In Downer v. State, 501 N.E.2d 1052 (Ind. 1986), the trial court imposed an enhanced sentence after finding as an aggravating circumstance that the defendant had an extensive criminal history. It did not elaborate or cite its source for this proposition. Under those circumstances we remanded to the trial court for a more specific set of findings. See id. at 1053. Unlike Downer, in this case the trial court referred to several pages of a presentence report and the comments of counsel also support the trial court’s finding. See footnote Absent a showing to the contrary, we will assume the trial court’s finding is correct.
    Nor did the trial court abuse its discretion in finding as an aggravating circumstance that Noojin killed Maria to eliminate an eyewitness. Flores testified that Noojin told him that he picked up a gun from the coffee table and shot Raymond, and that Maria then walked into the room and he “turned around and shot her.” The trial court’s finding is a reasonable inference drawn from the evidence at trial, and it is well settled that the nature and circumstances of a crime may be considered as an aggravating circumstance. See Thacker, 709 N.E.2d at 10.
    B. Manifestly Unreasonable
    Although this Court has the constitutional authority to review and revise sentences, Ind. Const. art. VII, § 4, it will not do so unless the sentence imposed is “manifestly unreasonable in light of the nature of the offense and the character of the offender.” Ind. Appellate Rule 17(B). The Court has explained this standard as “not whether in our judgment the sentence is unreasonable, but whether it is clearly, plainly, and obviously so.” Prowell v. State, 687 N.E.2d 563, 568 (Ind. 1997). See footnote
    Both the nature of the offense and character of the offender support the enhanced, consecutive sentences in this case. As a general rule, multiple killings warrant the imposition of consecutive sentences. See Walton v. State, 650 N.E.2d 1134, 1137 (Ind. 1995) (observing that “the circumstances of this crime required a clear and distinct punishment for each killing”). In addition, Noojin’s extensive criminal history also calls for the imposition of a sentence above the presumptive. See Gant v. State, 694 N.E.2d 1125, 1129 (Ind. 1998) (rejecting a challenge to an aggregate sentence of 110 years for murder and attempted murder in light of the defendant’s criminal history). The aggregate sentence of 100 years is not manifestly unreasonable.
Conclusion

    The judgment of the trial court is affirmed.

SHEPARD, C.J., and DICKSON and RUCKER, JJ., concur.
SULLIVAN, J., concurs except as to Part IV-B, as to which he concurs in result.


Footnote: In both the trial court and on appeal, Noojin also mentioned Brady v. Maryland, 373 U.S. 83 (1963). Brady applies to the suppression of evidence favorable to an accused that is material to guilt or punishment.

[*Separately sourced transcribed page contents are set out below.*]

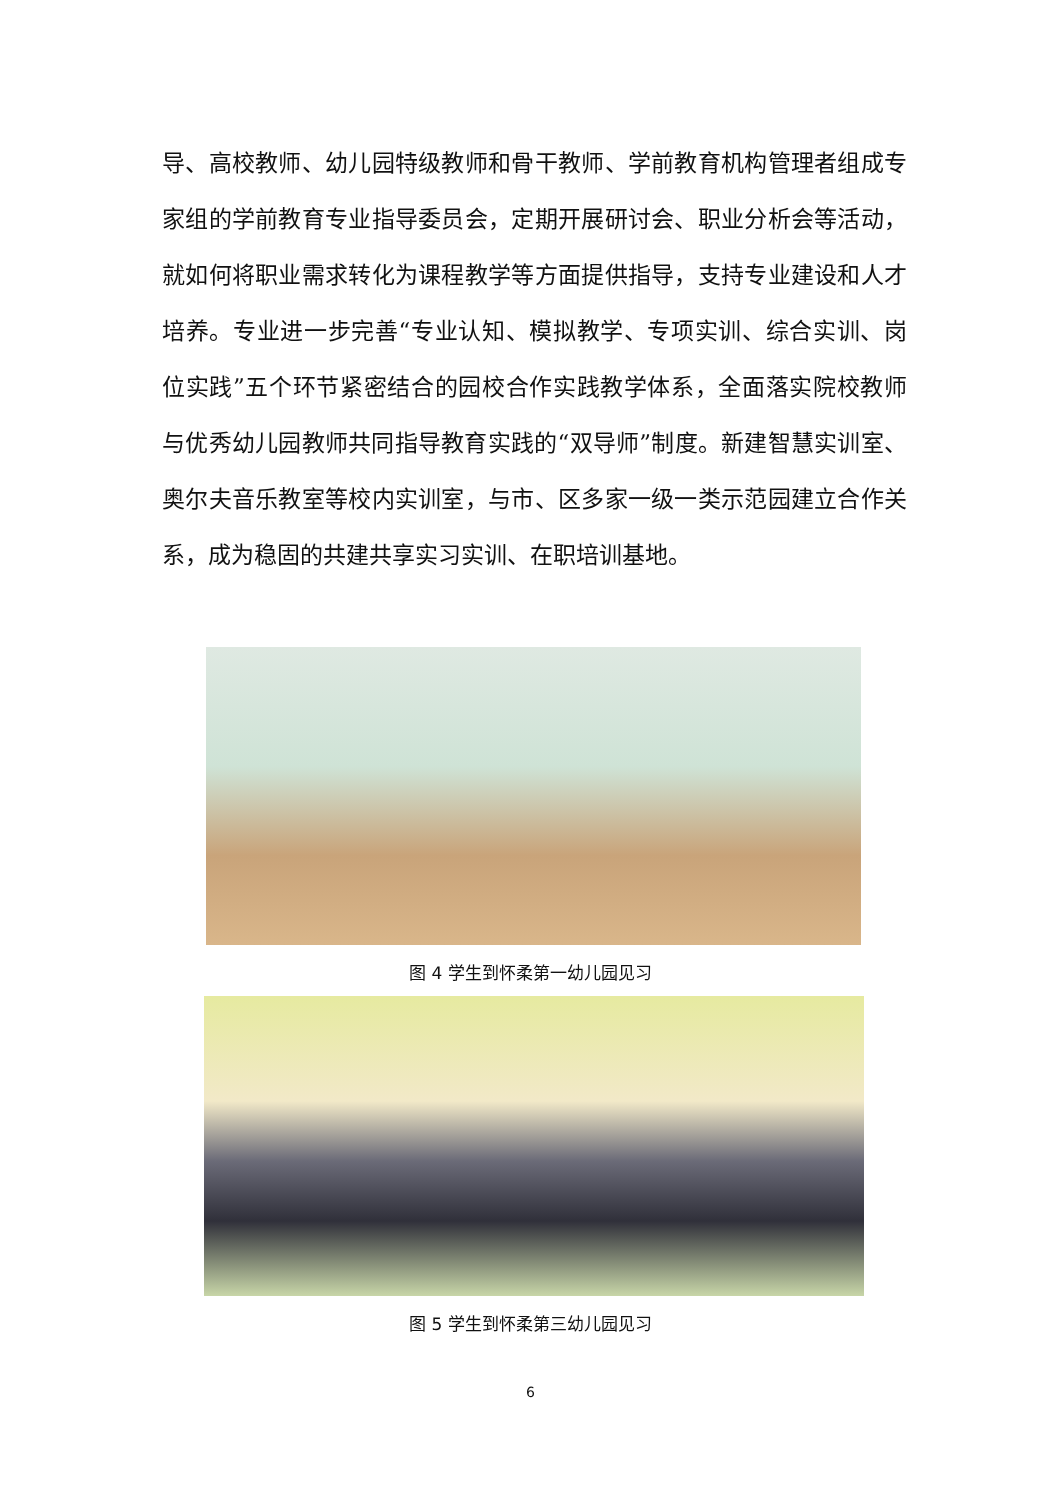导、高校教师、幼儿园特级教师和骨干教师、学前教育机构管理者组成专家组的学前教育专业指导委员会，定期开展研讨会、职业分析会等活动，就如何将职业需求转化为课程教学等方面提供指导，支持专业建设和人才培养。专业进一步完善“专业认知、模拟教学、专项实训、综合实训、岗位实践”五个环节紧密结合的园校合作实践教学体系，全面落实院校教师与优秀幼儿园教师共同指导教育实践的“双导师”制度。新建智慧实训室、奥尔夫音乐教室等校内实训室，与市、区多家一级一类示范园建立合作关系，成为稳固的共建共享实习实训、在职培训基地。
图 4 学生到怀柔第一幼儿园见习
图 5 学生到怀柔第三幼儿园见习
6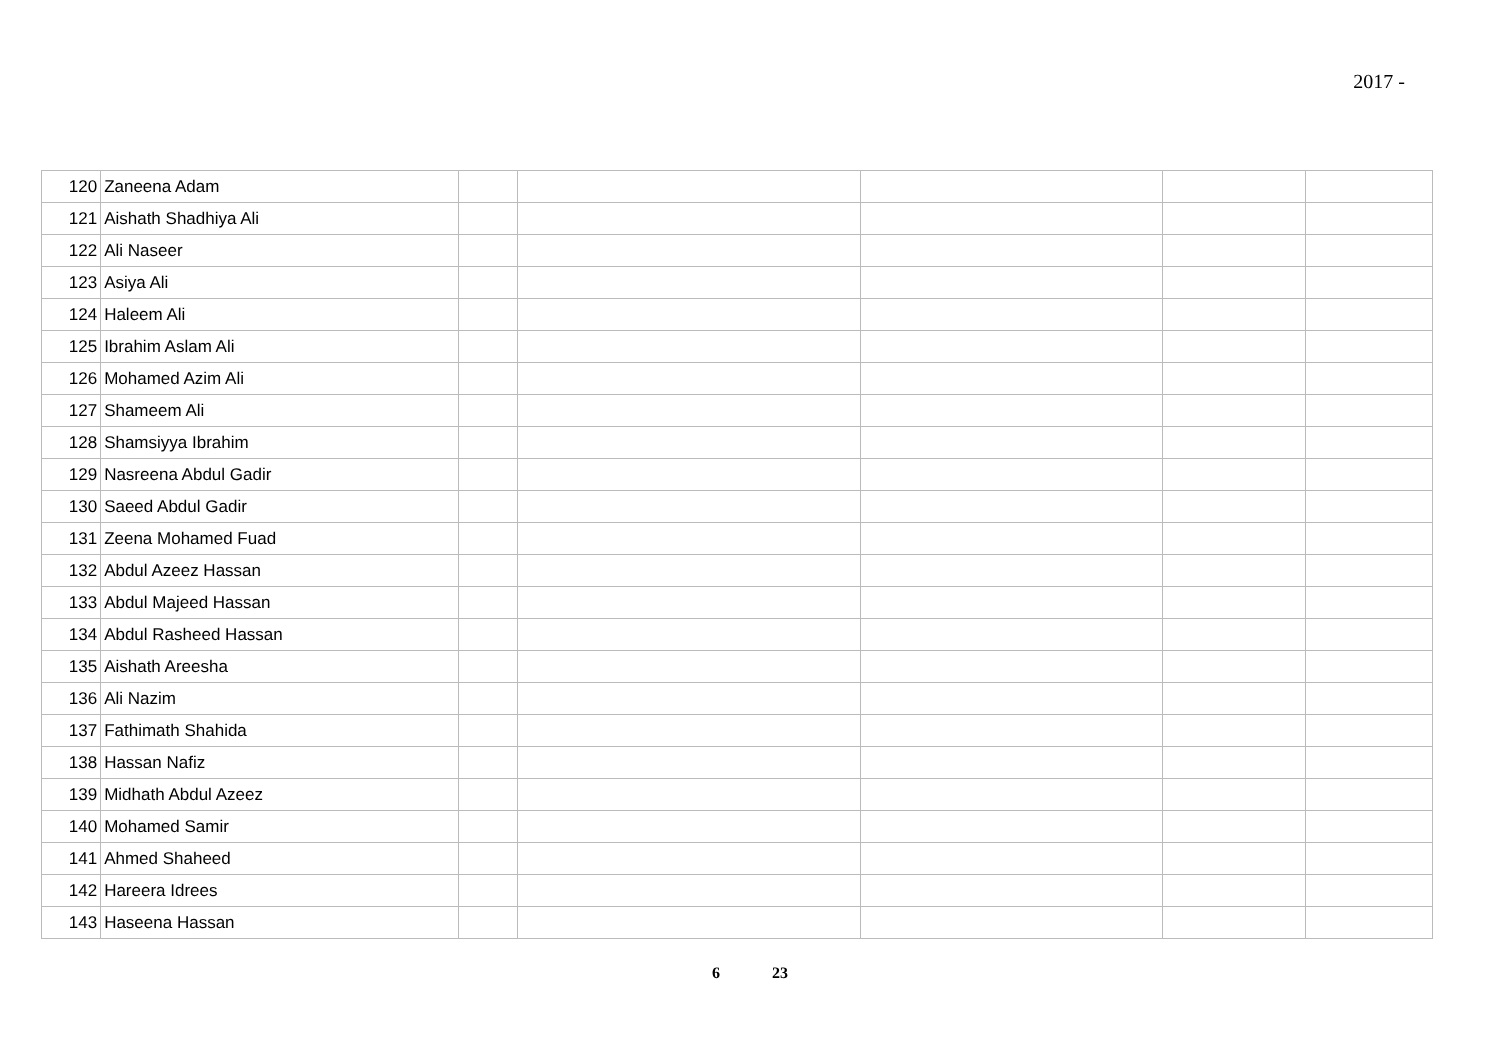2017 -
| 120 | Zaneena Adam | | | | | |
| 121 | Aishath Shadhiya Ali | | | | | |
| 122 | Ali Naseer | | | | | |
| 123 | Asiya Ali | | | | | |
| 124 | Haleem Ali | | | | | |
| 125 | Ibrahim Aslam Ali | | | | | |
| 126 | Mohamed Azim Ali | | | | | |
| 127 | Shameem Ali | | | | | |
| 128 | Shamsiyya Ibrahim | | | | | |
| 129 | Nasreena Abdul Gadir | | | | | |
| 130 | Saeed Abdul Gadir | | | | | |
| 131 | Zeena Mohamed Fuad | | | | | |
| 132 | Abdul Azeez Hassan | | | | | |
| 133 | Abdul Majeed Hassan | | | | | |
| 134 | Abdul Rasheed Hassan | | | | | |
| 135 | Aishath Areesha | | | | | |
| 136 | Ali Nazim | | | | | |
| 137 | Fathimath Shahida | | | | | |
| 138 | Hassan Nafiz | | | | | |
| 139 | Midhath Abdul Azeez | | | | | |
| 140 | Mohamed Samir | | | | | |
| 141 | Ahmed Shaheed | | | | | |
| 142 | Hareera Idrees | | | | | |
| 143 | Haseena Hassan | | | | | |
6 23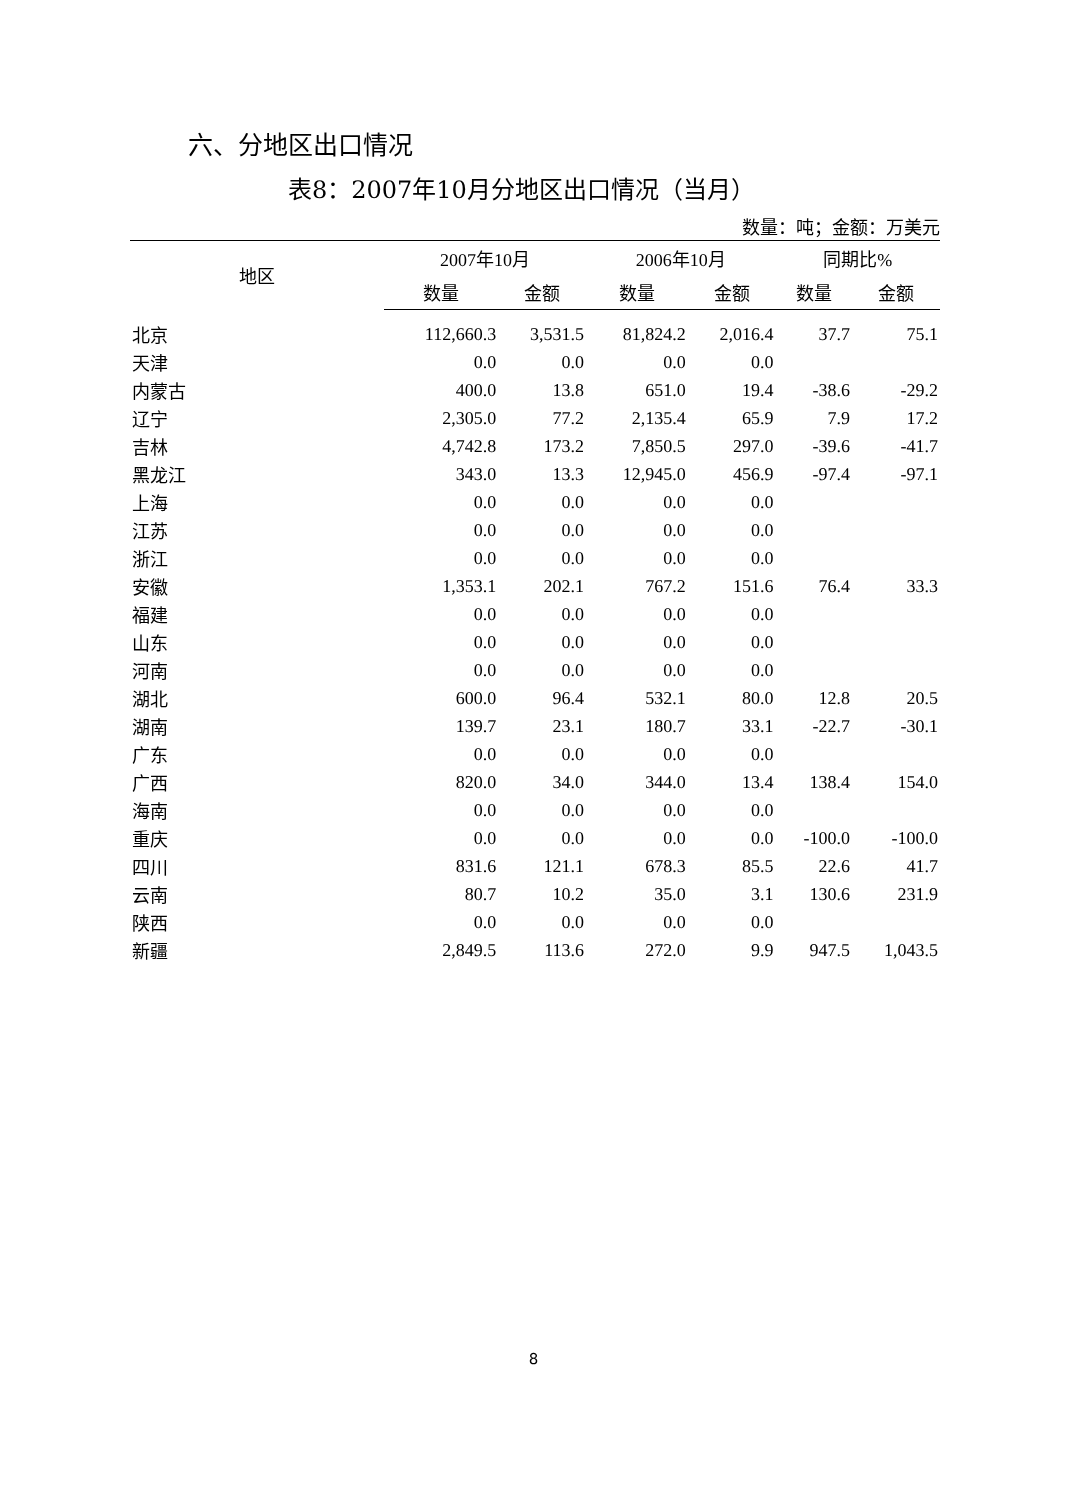六、分地区出口情况
表8：2007年10月分地区出口情况（当月）
数量：吨；金额：万美元
| 地区 | 2007年10月 | | 2006年10月 | | 同期比% | |
| --- | --- | --- | --- | --- | --- | --- |
| | 数量 | 金额 | 数量 | 金额 | 数量 | 金额 |
| 北京 | 112,660.3 | 3,531.5 | 81,824.2 | 2,016.4 | 37.7 | 75.1 |
| 天津 | 0.0 | 0.0 | 0.0 | 0.0 | | |
| 内蒙古 | 400.0 | 13.8 | 651.0 | 19.4 | -38.6 | -29.2 |
| 辽宁 | 2,305.0 | 77.2 | 2,135.4 | 65.9 | 7.9 | 17.2 |
| 吉林 | 4,742.8 | 173.2 | 7,850.5 | 297.0 | -39.6 | -41.7 |
| 黑龙江 | 343.0 | 13.3 | 12,945.0 | 456.9 | -97.4 | -97.1 |
| 上海 | 0.0 | 0.0 | 0.0 | 0.0 | | |
| 江苏 | 0.0 | 0.0 | 0.0 | 0.0 | | |
| 浙江 | 0.0 | 0.0 | 0.0 | 0.0 | | |
| 安徽 | 1,353.1 | 202.1 | 767.2 | 151.6 | 76.4 | 33.3 |
| 福建 | 0.0 | 0.0 | 0.0 | 0.0 | | |
| 山东 | 0.0 | 0.0 | 0.0 | 0.0 | | |
| 河南 | 0.0 | 0.0 | 0.0 | 0.0 | | |
| 湖北 | 600.0 | 96.4 | 532.1 | 80.0 | 12.8 | 20.5 |
| 湖南 | 139.7 | 23.1 | 180.7 | 33.1 | -22.7 | -30.1 |
| 广东 | 0.0 | 0.0 | 0.0 | 0.0 | | |
| 广西 | 820.0 | 34.0 | 344.0 | 13.4 | 138.4 | 154.0 |
| 海南 | 0.0 | 0.0 | 0.0 | 0.0 | | |
| 重庆 | 0.0 | 0.0 | 0.0 | 0.0 | -100.0 | -100.0 |
| 四川 | 831.6 | 121.1 | 678.3 | 85.5 | 22.6 | 41.7 |
| 云南 | 80.7 | 10.2 | 35.0 | 3.1 | 130.6 | 231.9 |
| 陕西 | 0.0 | 0.0 | 0.0 | 0.0 | | |
| 新疆 | 2,849.5 | 113.6 | 272.0 | 9.9 | 947.5 | 1,043.5 |
8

Evidence is material only if there is a reasonable probability that, had the evidence been disclosed to the defense, the result of the proceeding would have been different. See Williams v. State, 714 N.E.2d 644, 649 (Ind. 1999) (quotations and citation omitted). Brady has no application here, where the alleged exculpatory evidence no longer exists but its content was nonetheless revealed through testimony at trial. See id. (Brady does not apply when evidence is disclosed at or before trial). Accordingly, we examine the issue under Trombetta.

Footnote: At the sentencing hearing the prosecutor noted that the Presentence Report showed "[n]umerous convictions in Hammond, Calumet City, and Texas." Defense counsel also mentioned Noojin's "long history of criminal activity" but pointed out that the history consisted of "alcohol, marijuana, the dumb things."

Footnote: Both Noojin and the State contend that "a sentence is not manifestly unreasonable unless no reasonable person could find the sentence appropriate to the offense and the offender." As we have previously observed, this standard, which once appeared as Appellate Rule 17(B)(2), was deleted effective March 1, 1997, and is no longer the proper standard for the appellate review of sentences under Rule 17(B). See Franklin v. State, 715 N.E.2d 1237, 1241 n.3 (Ind. 1999).